┌─ Supplied material
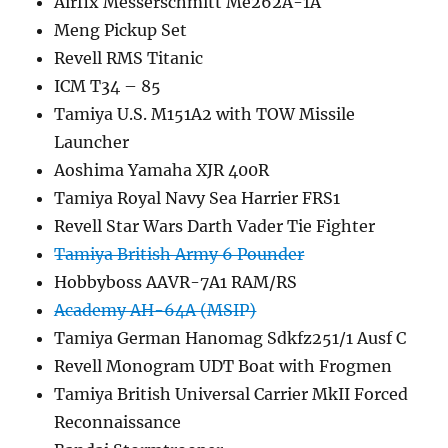
Airfix Messerschmitt Me262A-1A
Meng Pickup Set
Revell RMS Titanic
ICM T34 – 85
Tamiya U.S. M151A2 with TOW Missile
Launcher
Aoshima Yamaha XJR 400R
Tamiya Royal Navy Sea Harrier FRS1
Revell Star Wars Darth Vader Tie Fighter
Tamiya British Army 6 Pounder
Hobbyboss AAVR-7A1 RAM/RS
Academy AH-64A (MSIP)
Tamiya German Hanomag Sdkfz251/1 Ausf C
Revell Monogram UDT Boat with Frogmen
Tamiya British Universal Carrier MkII Forced
Reconnaissance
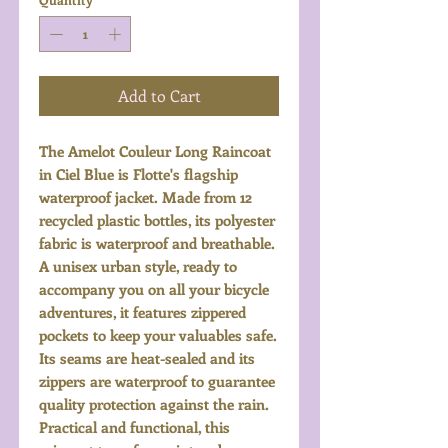
Add to Cart
The Amelot Couleur Long Raincoat
in Ciel Blue is Flotte's flagship
waterproof jacket. Made from 12
recycled plastic bottles, its polyester
fabric is waterproof and breathable.
A unisex urban style, ready to
accompany you on all your bicycle
adventures, it features zippered
pockets to keep your valuables safe.
Its seams are heat-sealed and its
zippers are waterproof to guarantee
quality protection against the rain.
Practical and functional, this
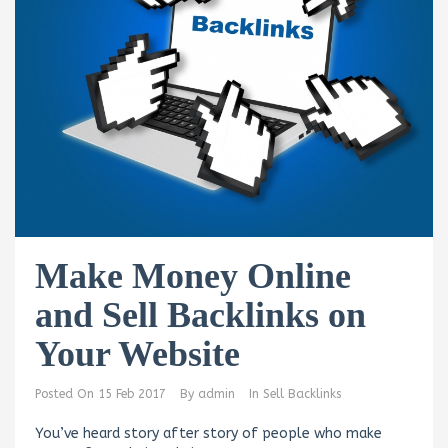
Make Money Online
and Sell Backlinks on
Your Website
Posted On
15 Feb 2017
By
admin
In
Sell Backlinks
You’ve heard story after story of people who make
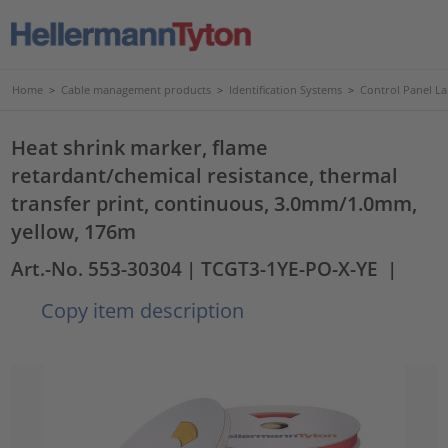
Home
>
Cable management products
>
Identification Systems
>
Control Panel La
Heat shrink marker, flame
retardant/chemical resistance, thermal
transfer print, continuous, 3.0mm/1.0mm,
yellow, 176m
Art.-No. 553-30304
| TCGT3-1YE-PO-X-YE
|
Copy item description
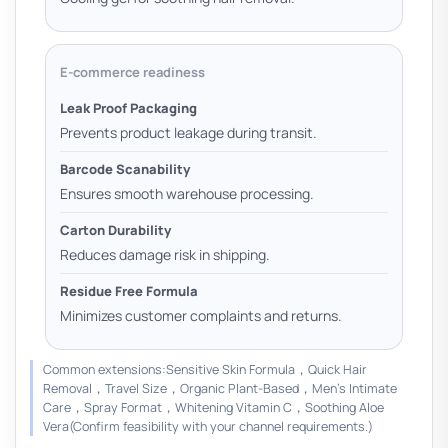
E-commerce readiness
Leak Proof Packaging
Prevents product leakage during transit.
Barcode Scanability
Ensures smooth warehouse processing.
Carton Durability
Reduces damage risk in shipping.
Residue Free Formula
Minimizes customer complaints and returns.
Common extensions:Sensitive Skin Formula，Quick Hair
Removal，Travel Size，Organic Plant-Based，Men’s Intimate
Care，Spray Format，Whitening Vitamin C，Soothing Aloe
Vera(Confirm feasibility with your channel requirements.)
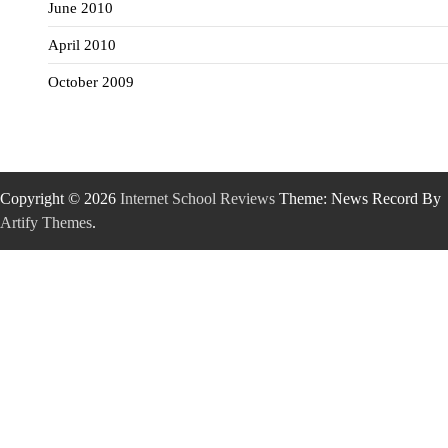
June 2010
April 2010
October 2009
Copyright © 2026
Internet School Reviews
Theme: News Record By
Artify Themes
.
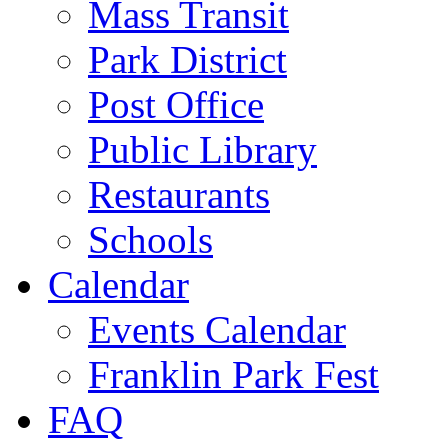
Mass Transit
Park District
Post Office
Public Library
Restaurants
Schools
Calendar
Events Calendar
Franklin Park Fest
FAQ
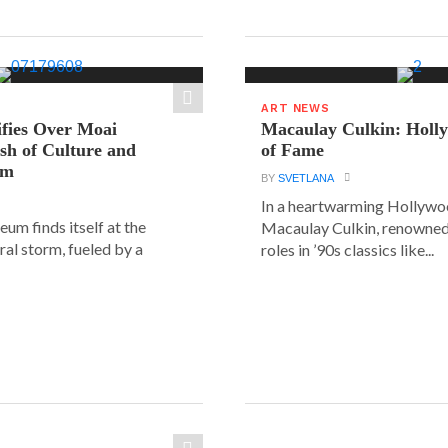
ART NEWS
ifies Over Moai
Macaulay Culkin: Holl
ash of Culture and
of Fame
sm
BY
SVETLANA
In a heartwarming Hollyw
um finds itself at the
Macaulay Culkin, renowned 
ural storm, fueled by a
roles in ’90s classics like...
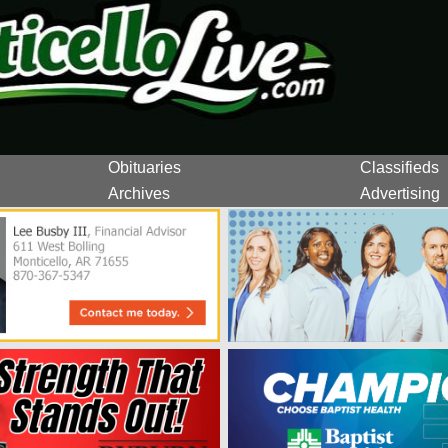
Obituaries
Classifieds
Archives
Advertising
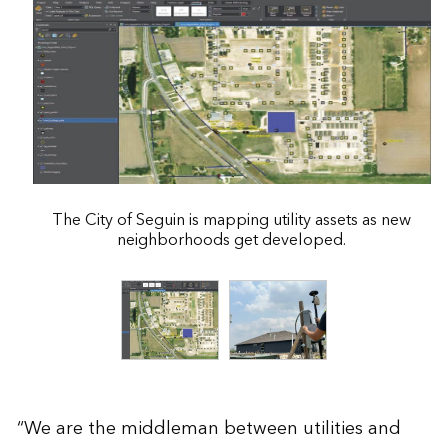
The City of Seguin is mapping utility assets as new
neighborhoods get developed.
“We are the middleman between utilities and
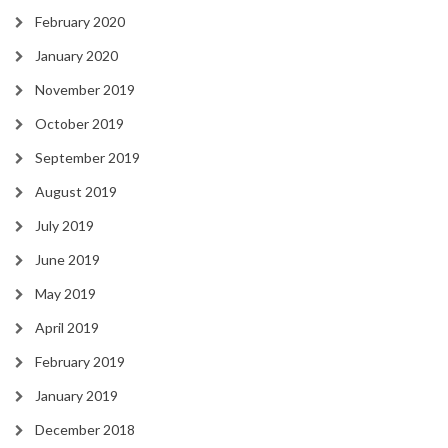
February 2020
January 2020
November 2019
October 2019
September 2019
August 2019
July 2019
June 2019
May 2019
April 2019
February 2019
January 2019
December 2018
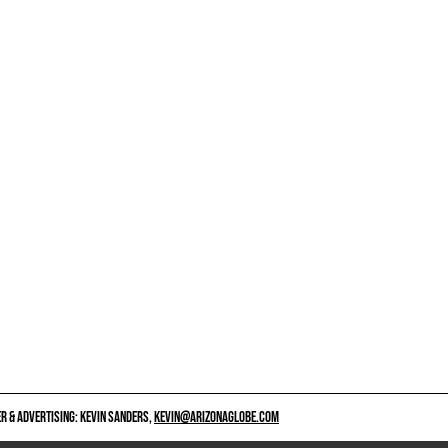
 & ADVERTISING: KEVIN SANDERS,
KEVIN@ARIZONAGLOBE.COM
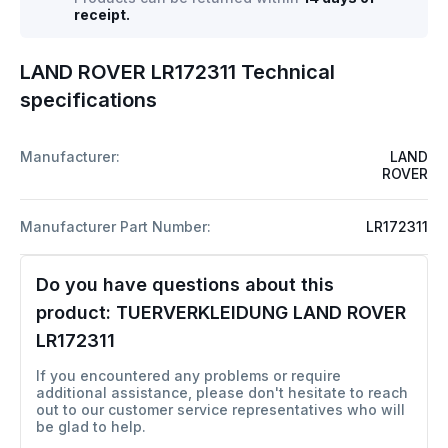
receipt.
LAND ROVER LR172311 Technical
specifications
Manufacturer:
LAND
ROVER
Manufacturer Part Number:
LR172311
Do you have questions about this
product:
TUERVERKLEIDUNG LAND ROVER
LR172311
If you encountered any problems or require
additional assistance, please don't hesitate to reach
out to our customer service representatives who will
be glad to help.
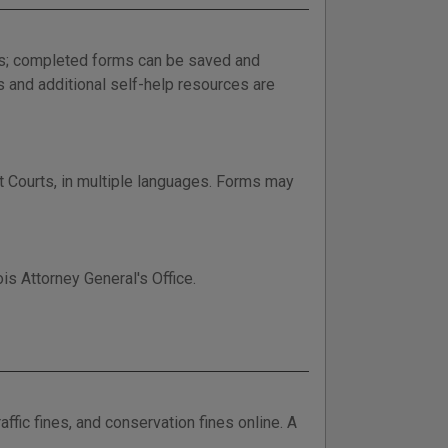
ess; completed forms can be saved and
s and additional self-help resources are
it Courts, in multiple languages. Forms may
is Attorney General's Office.
ffic fines, and conservation fines online. A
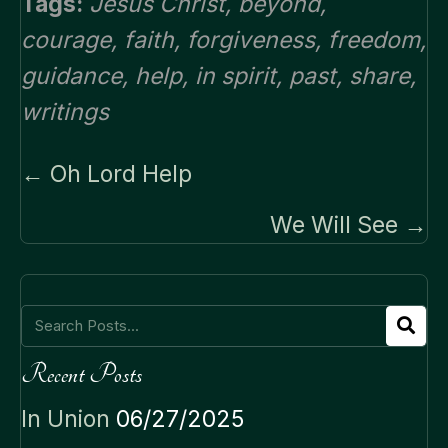
Tags:
Jesus Christ
,
beyond
,
courage
,
faith
,
forgiveness
,
freedom
,
guidance
,
help
,
in spirit
,
past
,
share
,
writings
Posts
← Oh Lord Help
navigation
We Will See →
Recent Posts
In Union
06/27/2025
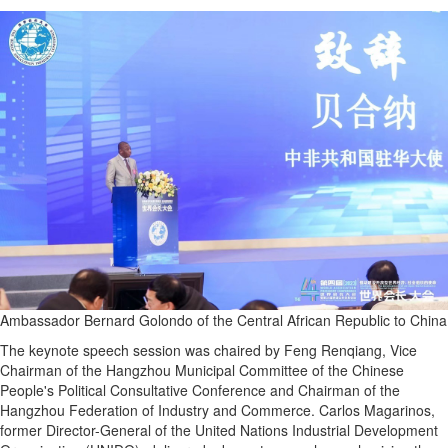
Ambassador Bernard Golondo of the Central African Republic to China
The keynote speech session was chaired by Feng Renqiang, Vice
Chairman of the Hangzhou Municipal Committee of the Chinese
People's Political Consultative Conference and Chairman of the
Hangzhou Federation of Industry and Commerce. Carlos Magarinos,
former Director-General of the United Nations Industrial Development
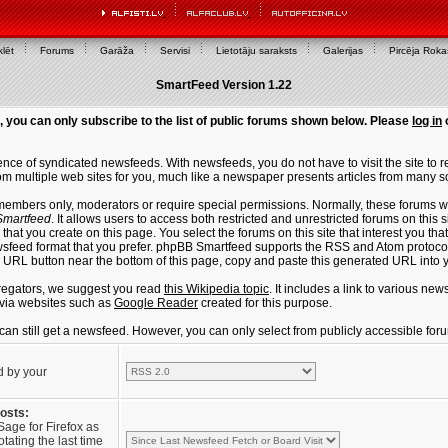
lēt
Forums
Garāža
Servisi
Lietotāju saraksts
Galerijas
Pircēja Rok
SmartFeed Version 1.22
, you can only subscribe to the list of public forums shown below. Please
log in
ce of syndicated newsfeeds. With newsfeeds, you do not have to visit the site to re
m multiple web sites for you, much like a newspaper presents articles from many s
members only, moderators or require special permissions. Normally, these forums w
martfeed
. It allows users to access both restricted and unrestricted forums on this 
that you create on this page. You select the forums on this site that interest you t
sfeed format that you prefer. phpBB Smartfeed supports the RSS and Atom protocols
e URL button near the bottom of this page, copy and paste this generated URL into
regators, we suggest you read
this Wikipedia topic
. It includes a link to various n
via websites such as
Google Reader
created for this purpose.
u can still get a newsfeed. However, you can only select from publicly accessible for
d by your
posts:
Sage for Firefox as
tating the last time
└─
Exercise instructions -> Going through the records, say how many lines hold the string "Office". Only the number should be given.

Answer box -> 2